The list of behaviors is important, because the words that identify each behavior become important words in the language used to describe your business process. When you talk about these behaviors, you all (technicians and subject matter experts) can use the same unambiguous terminology to describe the process.

Sometimes in the business process documentation, the language is about the steps and the business rules that govern each step. At a higher level of abstraction, we benefit from aggregating these business rules into patterns, or behaviors that have some cohesion around a small number of attributes or facts. When we observe these patterns, we can simplify the language around the business process, by naming the distinct patterns as specific behaviors, and identifying them with a business driver as observed in the attributes.

When we isolate and name the patterns as specific behaviors, we also can understand the data elements or attributes and values that drive the decision framework. This mapping of data elements and values to select a behavior is also part of the requirements, as it is important to ensure that all valid values for each attribute are considered in the behavior selection.

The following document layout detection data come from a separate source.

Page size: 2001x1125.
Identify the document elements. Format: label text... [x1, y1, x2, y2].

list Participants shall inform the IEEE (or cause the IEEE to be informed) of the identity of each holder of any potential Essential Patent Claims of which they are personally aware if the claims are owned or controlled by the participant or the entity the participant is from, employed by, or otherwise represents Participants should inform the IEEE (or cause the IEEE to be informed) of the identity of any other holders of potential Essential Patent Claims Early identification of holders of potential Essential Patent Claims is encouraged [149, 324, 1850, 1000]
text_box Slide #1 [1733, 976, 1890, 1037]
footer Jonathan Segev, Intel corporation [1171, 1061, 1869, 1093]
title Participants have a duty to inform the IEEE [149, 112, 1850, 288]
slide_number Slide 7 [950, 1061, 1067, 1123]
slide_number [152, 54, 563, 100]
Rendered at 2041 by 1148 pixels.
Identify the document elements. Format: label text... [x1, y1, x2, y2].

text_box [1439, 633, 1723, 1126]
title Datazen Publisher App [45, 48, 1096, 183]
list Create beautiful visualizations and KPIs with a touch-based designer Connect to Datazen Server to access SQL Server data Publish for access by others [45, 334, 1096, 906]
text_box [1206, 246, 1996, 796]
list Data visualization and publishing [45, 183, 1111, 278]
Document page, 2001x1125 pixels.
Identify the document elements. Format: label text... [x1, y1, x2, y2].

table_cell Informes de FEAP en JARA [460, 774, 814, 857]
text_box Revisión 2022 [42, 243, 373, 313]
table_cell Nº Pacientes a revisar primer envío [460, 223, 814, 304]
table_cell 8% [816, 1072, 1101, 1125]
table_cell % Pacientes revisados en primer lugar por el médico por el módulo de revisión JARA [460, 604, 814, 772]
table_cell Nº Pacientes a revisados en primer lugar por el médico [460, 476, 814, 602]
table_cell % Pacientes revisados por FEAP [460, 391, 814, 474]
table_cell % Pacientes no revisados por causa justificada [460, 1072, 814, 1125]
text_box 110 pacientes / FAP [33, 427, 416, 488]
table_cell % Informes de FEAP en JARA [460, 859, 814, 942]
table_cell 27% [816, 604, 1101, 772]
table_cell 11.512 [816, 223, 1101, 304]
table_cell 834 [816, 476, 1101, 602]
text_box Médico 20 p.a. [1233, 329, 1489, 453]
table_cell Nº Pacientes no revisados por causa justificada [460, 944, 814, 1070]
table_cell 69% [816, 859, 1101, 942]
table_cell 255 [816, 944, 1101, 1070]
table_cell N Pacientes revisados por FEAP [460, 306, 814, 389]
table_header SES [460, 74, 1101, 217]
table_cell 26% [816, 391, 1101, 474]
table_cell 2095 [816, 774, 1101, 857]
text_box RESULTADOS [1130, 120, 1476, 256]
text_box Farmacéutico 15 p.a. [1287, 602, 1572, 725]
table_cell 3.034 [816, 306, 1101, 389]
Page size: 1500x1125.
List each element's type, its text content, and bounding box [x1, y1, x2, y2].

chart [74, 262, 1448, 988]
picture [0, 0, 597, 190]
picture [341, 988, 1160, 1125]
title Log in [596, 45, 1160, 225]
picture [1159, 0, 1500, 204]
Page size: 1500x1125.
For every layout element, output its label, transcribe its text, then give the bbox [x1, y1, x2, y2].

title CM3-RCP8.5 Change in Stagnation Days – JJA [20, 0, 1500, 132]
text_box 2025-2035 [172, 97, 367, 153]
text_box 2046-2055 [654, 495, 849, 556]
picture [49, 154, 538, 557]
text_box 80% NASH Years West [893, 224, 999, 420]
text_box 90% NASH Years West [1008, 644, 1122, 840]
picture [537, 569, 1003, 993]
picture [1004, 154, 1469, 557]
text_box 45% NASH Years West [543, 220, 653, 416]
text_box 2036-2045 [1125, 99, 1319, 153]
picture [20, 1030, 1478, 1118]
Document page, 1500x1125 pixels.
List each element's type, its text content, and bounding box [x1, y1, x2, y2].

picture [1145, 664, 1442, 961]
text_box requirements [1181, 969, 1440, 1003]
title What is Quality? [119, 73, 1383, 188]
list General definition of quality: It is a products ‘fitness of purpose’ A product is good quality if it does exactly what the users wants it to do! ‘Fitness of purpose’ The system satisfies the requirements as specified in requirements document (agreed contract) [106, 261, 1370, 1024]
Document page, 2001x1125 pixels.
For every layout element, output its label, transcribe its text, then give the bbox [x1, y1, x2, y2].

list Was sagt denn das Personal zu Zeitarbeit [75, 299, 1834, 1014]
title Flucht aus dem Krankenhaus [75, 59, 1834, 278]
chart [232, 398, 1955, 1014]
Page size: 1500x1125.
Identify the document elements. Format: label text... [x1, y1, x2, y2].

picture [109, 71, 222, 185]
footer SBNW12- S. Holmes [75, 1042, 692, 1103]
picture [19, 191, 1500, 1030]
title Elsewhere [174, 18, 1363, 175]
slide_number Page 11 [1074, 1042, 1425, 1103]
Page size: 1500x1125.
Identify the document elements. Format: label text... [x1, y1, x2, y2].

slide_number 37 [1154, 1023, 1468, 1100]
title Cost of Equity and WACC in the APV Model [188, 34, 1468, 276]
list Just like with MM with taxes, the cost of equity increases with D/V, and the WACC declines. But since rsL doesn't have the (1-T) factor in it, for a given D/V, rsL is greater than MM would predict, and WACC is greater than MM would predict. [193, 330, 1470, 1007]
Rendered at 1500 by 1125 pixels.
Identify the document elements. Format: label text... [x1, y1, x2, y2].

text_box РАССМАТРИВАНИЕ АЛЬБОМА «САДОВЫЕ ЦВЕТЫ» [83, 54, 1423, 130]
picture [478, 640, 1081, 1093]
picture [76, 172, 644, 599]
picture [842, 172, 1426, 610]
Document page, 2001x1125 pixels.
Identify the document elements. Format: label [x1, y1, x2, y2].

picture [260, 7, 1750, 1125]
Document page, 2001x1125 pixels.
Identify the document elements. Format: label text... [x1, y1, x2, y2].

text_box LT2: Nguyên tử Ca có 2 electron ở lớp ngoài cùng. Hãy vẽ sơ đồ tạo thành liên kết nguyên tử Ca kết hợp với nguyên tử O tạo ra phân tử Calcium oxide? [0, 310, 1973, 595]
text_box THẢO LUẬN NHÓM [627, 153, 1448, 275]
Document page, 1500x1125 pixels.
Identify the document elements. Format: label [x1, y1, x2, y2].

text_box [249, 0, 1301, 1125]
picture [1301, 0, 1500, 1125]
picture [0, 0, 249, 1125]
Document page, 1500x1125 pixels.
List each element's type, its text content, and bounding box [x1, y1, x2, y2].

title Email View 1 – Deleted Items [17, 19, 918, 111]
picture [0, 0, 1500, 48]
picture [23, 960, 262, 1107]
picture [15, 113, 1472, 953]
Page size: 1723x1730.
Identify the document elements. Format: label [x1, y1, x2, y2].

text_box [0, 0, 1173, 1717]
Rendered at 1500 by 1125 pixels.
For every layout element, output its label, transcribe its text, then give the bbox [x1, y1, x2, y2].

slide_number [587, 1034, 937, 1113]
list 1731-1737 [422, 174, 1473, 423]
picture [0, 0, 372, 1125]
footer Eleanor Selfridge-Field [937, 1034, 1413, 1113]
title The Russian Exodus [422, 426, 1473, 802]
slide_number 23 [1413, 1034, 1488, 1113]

More complex processes may have several different aspects that are governed by distinct behavioral taxonomies, and isolating these taxonomies from each other is important. Sometimes when we try to render a single behavioral taxonomy that governs a process, and find that we cannot easily recognize the behaviors, we actually have a more complex case, where there are nested behavior variants, or we have non-correlated (independent) behaviors governing several aspects of a process. In these cases, if we isolate the individual lists or taxonomies of behaviors, then review against each other to determine whether relationships exist between taxonomies. Those relations can be classified as governing hierarchies (where available selections in one taxonomy are limited by the selection in another “governing” taxonomy.), or incidental constraining relations (where as it happens, the selection of a behavior in one taxonomy, either requires or invalidates one or more behaviors in other taxonomies, but those constraints are not imposed exclusively in any one direction between two taxonomies)

 

Clearly identifying the distinct behaviors of the business process, and the data elements or attributes that can be used to select each behavior supports a good modeling practice.